──────── Excerpted records
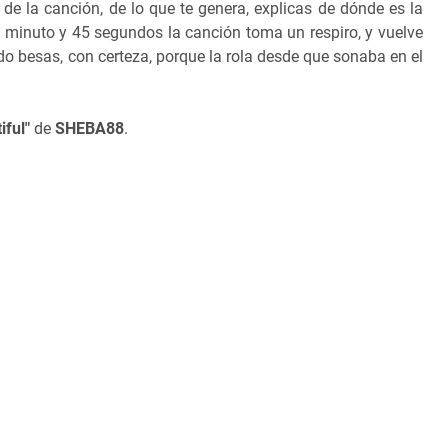
s de la canción, de lo que te genera, explicas de dónde es la
l minuto y 45 segundos la canción toma un respiro, y vuelve
 besas, con certeza, porque la rola desde que sonaba en el
iful"
de
SHEBA88
.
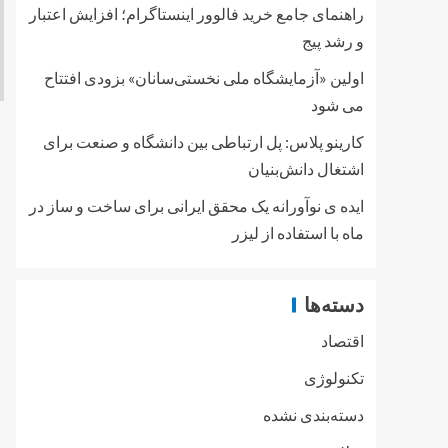
راهنمای جامع خرید فالوور اینستاگرام؛ افزایش اعتبار
و رشد پیج
اولین «آزمایشگاه ملی نخستی‌سانان» بزودی افتتاح
می شود
کارینو پلاس: پل ارتباطی بین دانشگاه و صنعت برای
اشتغال دانش‌بنیان
ایده ی نوآورانه یک محقق ایرانی برای ساخت و ساز در
ماه با استفاده از لیزر
دسته‌ها
اقتصاد
تکنولوژی
دسته‌بندی نشده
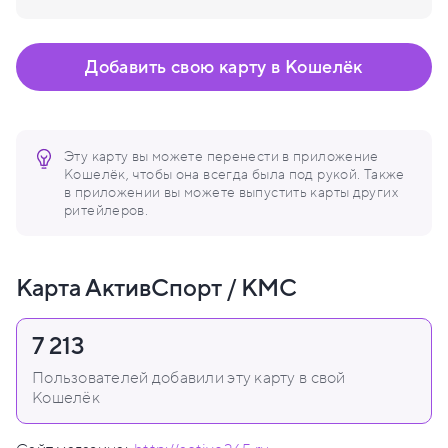
Добавить свою карту в Кошелёк
Эту карту вы можете перенести в приложение
Кошелёк, чтобы она всегда была под рукой. Также
в приложении вы можете выпустить карты других
ритейлеров.
Карта АктивСпорт / КМС
7 213
Пользователей добавили эту карту в свой
Кошелёк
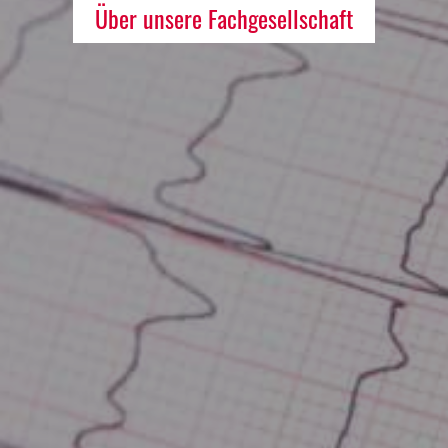
Über unsere Fachgesellschaft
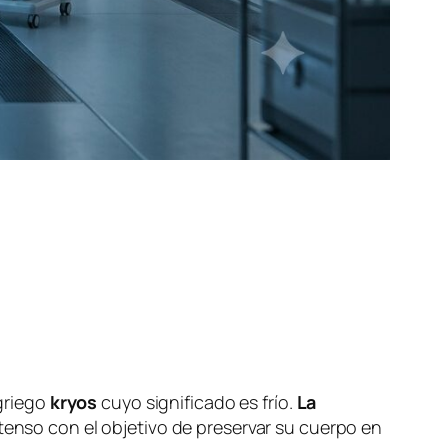
 griego
kryos
cuyo significado es frío.
La
tenso con el objetivo de preservar su cuerpo en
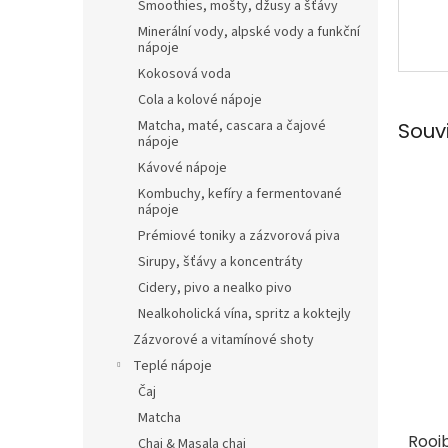
Smoothies, mošty, džusy a šťávy
Minerální vody, alpské vody a funkční
nápoje
Kokosová voda
Cola a kolové nápoje
Matcha, maté, cascara a čajové
Souv
nápoje
Kávové nápoje
Kombuchy, kefíry a fermentované
nápoje
Prémiové toniky a zázvorová piva
Sirupy, šťávy a koncentráty
Cidery, pivo a nealko pivo
Nealkoholická vína, spritz a koktejly
Zázvorové a vitamínové shoty
Teplé nápoje
Čaj
Matcha
Rooi
Chai & Masala chai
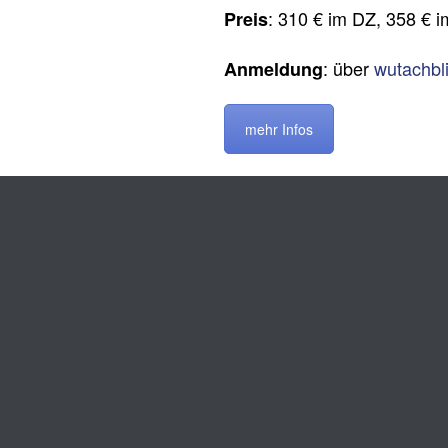
: 310 € im DZ, 358 € 
Preis
: über
wutachbli
Anmeldung
mehr Infos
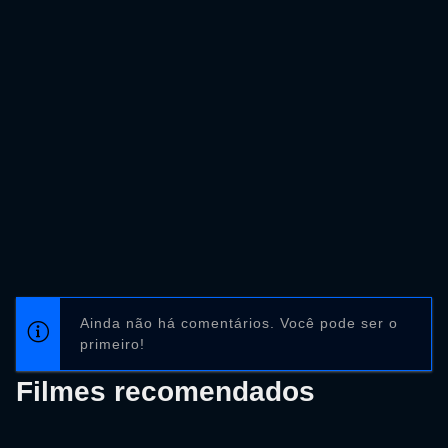
Ainda não há comentários. Você pode ser o
primeiro!
Filmes recomendados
────────────────
In the copy, include exactly the lines from the one with "ماه با استفاده از لیزر" through the final line of the entries above, both ends counted, and no pictures.

■ Solution to this problem
ماه با استفاده از لیزر
دسته‌ها
اقتصاد
تکنولوژی
دسته‌بندی نشده
Добавить свою карту в Кошелёк
Эту карту вы можете перенести в приложение
Кошелёк, чтобы она всегда была под рукой. Также
в приложении вы можете выпустить карты других
ритейлеров.
Карта АктивСпорт / КМС
7 213
Пользователей добавили эту карту в свой
Кошелёк
Über unsere Fachgesellschaft
 griego
kryos
cuyo significado es frío.
La
tenso con el objetivo de preservar su cuerpo en
Smoothies, mošty, džusy a šťávy
Minerální vody, alpské vody a funkční
nápoje
Kokosová voda
Cola a kolové nápoje
Matcha, maté, cascara a čajové
Souv
nápoje
Kávové nápoje
Kombuchy, kefíry a fermentované
nápoje
Prémiové toniky a zázvorová piva
Sirupy, šťávy a koncentráty
Cidery, pivo a nealko pivo
Nealkoholická vína, spritz a koktejly
Zázvorové a vitamínové shoty
Teplé nápoje
Čaj
Matcha
Rooi
Chai & Masala chai
: 310 € im DZ, 358 € 
Preis
: über
wutachbli
Anmeldung
mehr Infos
Ainda não há comentários. Você pode ser o
primeiro!
Filmes recomendados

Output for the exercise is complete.